* **BRIEF**
Print the data below exactly, but only the lines from the one containing "340 97 2295.8" down to the one containing "151 275 12.65", inclusive.

==== RECORDED INFORMATION ====

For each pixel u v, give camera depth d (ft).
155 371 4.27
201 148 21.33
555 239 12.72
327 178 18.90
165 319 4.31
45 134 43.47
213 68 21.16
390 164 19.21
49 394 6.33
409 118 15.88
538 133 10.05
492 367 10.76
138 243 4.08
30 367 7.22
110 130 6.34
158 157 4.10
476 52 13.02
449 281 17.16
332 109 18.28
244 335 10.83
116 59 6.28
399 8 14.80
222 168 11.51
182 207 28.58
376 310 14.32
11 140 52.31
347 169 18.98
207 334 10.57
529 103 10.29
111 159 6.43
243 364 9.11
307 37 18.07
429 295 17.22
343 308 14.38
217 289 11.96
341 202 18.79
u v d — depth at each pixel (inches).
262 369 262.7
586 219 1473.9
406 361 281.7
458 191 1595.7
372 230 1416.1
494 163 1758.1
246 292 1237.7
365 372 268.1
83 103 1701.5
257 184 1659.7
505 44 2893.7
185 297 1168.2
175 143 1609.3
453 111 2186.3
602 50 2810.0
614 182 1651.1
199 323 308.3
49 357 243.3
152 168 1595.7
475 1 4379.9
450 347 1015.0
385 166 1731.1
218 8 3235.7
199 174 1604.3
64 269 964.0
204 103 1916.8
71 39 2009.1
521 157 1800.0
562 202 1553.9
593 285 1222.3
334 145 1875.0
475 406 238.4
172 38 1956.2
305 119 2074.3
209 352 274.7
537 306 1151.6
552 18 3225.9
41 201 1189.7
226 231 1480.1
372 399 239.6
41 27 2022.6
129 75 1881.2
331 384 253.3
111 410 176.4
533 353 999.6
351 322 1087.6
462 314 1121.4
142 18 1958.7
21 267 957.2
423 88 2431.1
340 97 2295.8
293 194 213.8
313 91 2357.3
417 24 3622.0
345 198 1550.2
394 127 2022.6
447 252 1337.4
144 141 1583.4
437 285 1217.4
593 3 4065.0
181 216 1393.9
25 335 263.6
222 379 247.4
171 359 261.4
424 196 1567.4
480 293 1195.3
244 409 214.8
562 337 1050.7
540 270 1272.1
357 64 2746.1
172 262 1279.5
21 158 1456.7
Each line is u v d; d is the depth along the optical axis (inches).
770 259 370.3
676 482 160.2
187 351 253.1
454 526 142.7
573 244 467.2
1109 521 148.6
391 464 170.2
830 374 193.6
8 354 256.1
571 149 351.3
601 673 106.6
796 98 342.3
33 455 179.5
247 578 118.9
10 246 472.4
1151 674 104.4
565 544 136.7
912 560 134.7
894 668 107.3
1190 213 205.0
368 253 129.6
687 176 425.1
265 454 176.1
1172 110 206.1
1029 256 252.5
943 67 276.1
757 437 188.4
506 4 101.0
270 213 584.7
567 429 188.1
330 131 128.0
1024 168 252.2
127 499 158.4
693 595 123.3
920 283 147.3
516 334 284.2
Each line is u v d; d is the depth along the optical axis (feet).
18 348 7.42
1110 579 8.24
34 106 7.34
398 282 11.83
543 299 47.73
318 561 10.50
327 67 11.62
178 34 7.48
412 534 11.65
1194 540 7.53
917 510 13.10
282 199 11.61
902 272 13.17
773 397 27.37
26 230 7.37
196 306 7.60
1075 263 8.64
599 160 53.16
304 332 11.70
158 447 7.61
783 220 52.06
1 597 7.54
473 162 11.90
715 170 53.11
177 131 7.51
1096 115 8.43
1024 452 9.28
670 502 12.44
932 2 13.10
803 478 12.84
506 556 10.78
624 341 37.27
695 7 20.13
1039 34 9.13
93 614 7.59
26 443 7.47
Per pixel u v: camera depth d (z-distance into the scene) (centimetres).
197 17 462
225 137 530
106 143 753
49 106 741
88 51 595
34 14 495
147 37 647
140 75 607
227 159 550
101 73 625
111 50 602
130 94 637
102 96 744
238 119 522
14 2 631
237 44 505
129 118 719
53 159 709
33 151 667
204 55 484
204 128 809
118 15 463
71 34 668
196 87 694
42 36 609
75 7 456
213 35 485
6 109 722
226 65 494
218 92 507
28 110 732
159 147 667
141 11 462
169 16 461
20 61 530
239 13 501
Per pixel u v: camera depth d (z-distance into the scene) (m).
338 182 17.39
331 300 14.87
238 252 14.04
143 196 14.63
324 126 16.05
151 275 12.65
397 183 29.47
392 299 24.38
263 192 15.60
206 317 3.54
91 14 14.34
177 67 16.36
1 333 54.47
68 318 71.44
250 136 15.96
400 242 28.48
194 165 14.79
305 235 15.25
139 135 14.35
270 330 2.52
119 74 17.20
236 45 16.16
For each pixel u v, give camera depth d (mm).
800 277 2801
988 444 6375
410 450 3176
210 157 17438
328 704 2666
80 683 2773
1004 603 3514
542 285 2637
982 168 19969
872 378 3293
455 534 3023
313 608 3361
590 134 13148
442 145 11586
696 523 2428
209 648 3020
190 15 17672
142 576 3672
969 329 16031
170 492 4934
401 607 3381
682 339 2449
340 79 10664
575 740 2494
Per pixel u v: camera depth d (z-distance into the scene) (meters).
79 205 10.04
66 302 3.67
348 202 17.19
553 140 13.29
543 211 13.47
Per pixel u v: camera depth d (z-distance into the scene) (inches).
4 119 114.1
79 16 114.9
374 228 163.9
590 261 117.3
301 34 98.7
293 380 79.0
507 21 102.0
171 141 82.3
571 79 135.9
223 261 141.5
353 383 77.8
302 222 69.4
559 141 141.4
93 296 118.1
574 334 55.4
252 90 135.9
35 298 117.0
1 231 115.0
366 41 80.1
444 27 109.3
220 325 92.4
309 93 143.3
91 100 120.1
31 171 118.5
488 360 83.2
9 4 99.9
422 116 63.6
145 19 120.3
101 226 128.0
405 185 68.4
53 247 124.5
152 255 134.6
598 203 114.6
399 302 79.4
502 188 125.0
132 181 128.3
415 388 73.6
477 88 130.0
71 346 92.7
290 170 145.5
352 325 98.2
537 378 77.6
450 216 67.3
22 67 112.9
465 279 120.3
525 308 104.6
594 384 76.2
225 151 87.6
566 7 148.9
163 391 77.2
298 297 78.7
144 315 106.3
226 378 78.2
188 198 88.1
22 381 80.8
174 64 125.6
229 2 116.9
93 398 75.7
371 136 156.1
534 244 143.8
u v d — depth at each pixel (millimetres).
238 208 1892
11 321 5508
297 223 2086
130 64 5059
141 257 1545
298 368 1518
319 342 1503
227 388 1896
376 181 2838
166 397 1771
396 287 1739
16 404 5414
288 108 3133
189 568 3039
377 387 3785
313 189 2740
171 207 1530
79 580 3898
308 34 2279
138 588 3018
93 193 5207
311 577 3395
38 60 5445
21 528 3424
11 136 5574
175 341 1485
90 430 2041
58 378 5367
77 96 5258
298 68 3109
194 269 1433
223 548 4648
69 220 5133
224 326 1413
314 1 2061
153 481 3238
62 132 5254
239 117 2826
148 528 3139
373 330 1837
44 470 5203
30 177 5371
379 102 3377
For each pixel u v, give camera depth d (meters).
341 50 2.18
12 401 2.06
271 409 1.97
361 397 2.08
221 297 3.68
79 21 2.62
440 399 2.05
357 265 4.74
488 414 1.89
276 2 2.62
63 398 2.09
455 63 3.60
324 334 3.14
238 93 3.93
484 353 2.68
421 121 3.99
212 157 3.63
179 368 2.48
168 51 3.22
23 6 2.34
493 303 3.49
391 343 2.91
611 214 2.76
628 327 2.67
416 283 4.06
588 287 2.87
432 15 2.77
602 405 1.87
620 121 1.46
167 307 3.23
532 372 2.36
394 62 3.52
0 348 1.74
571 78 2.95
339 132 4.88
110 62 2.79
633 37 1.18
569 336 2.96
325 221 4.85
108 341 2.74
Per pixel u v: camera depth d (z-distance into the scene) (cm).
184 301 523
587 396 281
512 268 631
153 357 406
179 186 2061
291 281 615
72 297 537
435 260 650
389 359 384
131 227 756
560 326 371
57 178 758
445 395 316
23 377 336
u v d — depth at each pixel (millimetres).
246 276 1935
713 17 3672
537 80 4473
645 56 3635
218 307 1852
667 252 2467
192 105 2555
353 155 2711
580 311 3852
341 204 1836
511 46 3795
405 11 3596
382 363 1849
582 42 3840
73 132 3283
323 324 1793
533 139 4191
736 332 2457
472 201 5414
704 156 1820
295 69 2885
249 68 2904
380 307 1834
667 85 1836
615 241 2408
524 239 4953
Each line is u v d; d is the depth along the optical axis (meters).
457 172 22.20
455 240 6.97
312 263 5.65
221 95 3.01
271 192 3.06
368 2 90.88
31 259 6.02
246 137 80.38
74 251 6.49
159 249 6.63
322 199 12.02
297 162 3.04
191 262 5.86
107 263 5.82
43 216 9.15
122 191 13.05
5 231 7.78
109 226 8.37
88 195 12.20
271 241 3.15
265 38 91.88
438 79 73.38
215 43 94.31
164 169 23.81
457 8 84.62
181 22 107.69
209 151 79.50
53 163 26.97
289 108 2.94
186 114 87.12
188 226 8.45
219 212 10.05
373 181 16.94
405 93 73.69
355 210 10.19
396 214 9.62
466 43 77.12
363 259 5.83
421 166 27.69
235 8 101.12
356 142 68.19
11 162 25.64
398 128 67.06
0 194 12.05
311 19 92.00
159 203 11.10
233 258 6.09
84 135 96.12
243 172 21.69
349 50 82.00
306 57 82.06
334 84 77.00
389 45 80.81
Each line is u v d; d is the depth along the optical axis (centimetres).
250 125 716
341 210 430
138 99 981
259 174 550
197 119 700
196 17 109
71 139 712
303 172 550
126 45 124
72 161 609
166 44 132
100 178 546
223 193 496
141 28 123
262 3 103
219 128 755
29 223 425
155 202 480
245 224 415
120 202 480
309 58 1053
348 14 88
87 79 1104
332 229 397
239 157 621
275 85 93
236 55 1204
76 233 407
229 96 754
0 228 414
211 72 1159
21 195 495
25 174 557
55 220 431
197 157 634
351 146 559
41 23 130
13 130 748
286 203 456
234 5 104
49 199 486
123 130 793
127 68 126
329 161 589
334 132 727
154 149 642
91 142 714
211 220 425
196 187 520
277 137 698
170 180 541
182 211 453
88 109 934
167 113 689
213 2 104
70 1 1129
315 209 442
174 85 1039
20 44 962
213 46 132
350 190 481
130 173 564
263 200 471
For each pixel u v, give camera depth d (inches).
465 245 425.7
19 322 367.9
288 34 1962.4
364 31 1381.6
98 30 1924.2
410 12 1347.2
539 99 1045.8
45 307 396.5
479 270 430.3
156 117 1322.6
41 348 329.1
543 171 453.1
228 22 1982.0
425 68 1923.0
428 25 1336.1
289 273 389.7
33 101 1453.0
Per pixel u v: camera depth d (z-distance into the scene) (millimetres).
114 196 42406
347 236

====

* **EXPECTED ANSWER**
340 97 2295.8
293 194 213.8
313 91 2357.3
417 24 3622.0
345 198 1550.2
394 127 2022.6
447 252 1337.4
144 141 1583.4
437 285 1217.4
593 3 4065.0
181 216 1393.9
25 335 263.6
222 379 247.4
171 359 261.4
424 196 1567.4
480 293 1195.3
244 409 214.8
562 337 1050.7
540 270 1272.1
357 64 2746.1
172 262 1279.5
21 158 1456.7
Each line is u v d; d is the depth along the optical axis (inches).
770 259 370.3
676 482 160.2
187 351 253.1
454 526 142.7
573 244 467.2
1109 521 148.6
391 464 170.2
830 374 193.6
8 354 256.1
571 149 351.3
601 673 106.6
796 98 342.3
33 455 179.5
247 578 118.9
10 246 472.4
1151 674 104.4
565 544 136.7
912 560 134.7
894 668 107.3
1190 213 205.0
368 253 129.6
687 176 425.1
265 454 176.1
1172 110 206.1
1029 256 252.5
943 67 276.1
757 437 188.4
506 4 101.0
270 213 584.7
567 429 188.1
330 131 128.0
1024 168 252.2
127 499 158.4
693 595 123.3
920 283 147.3
516 334 284.2
Each line is u v d; d is the depth along the optical axis (feet).
18 348 7.42
1110 579 8.24
34 106 7.34
398 282 11.83
543 299 47.73
318 561 10.50
327 67 11.62
178 34 7.48
412 534 11.65
1194 540 7.53
917 510 13.10
282 199 11.61
902 272 13.17
773 397 27.37
26 230 7.37
196 306 7.60
1075 263 8.64
599 160 53.16
304 332 11.70
158 447 7.61
783 220 52.06
1 597 7.54
473 162 11.90
715 170 53.11
177 131 7.51
1096 115 8.43
1024 452 9.28
670 502 12.44
932 2 13.10
803 478 12.84
506 556 10.78
624 341 37.27
695 7 20.13
1039 34 9.13
93 614 7.59
26 443 7.47
Per pixel u v: camera depth d (z-distance into the scene) (centimetres).
197 17 462
225 137 530
106 143 753
49 106 741
88 51 595
34 14 495
147 37 647
140 75 607
227 159 550
101 73 625
111 50 602
130 94 637
102 96 744
238 119 522
14 2 631
237 44 505
129 118 719
53 159 709
33 151 667
204 55 484
204 128 809
118 15 463
71 34 668
196 87 694
42 36 609
75 7 456
213 35 485
6 109 722
226 65 494
218 92 507
28 110 732
159 147 667
141 11 462
169 16 461
20 61 530
239 13 501
Per pixel u v: camera depth d (z-distance into the scene) (m).
338 182 17.39
331 300 14.87
238 252 14.04
143 196 14.63
324 126 16.05
151 275 12.65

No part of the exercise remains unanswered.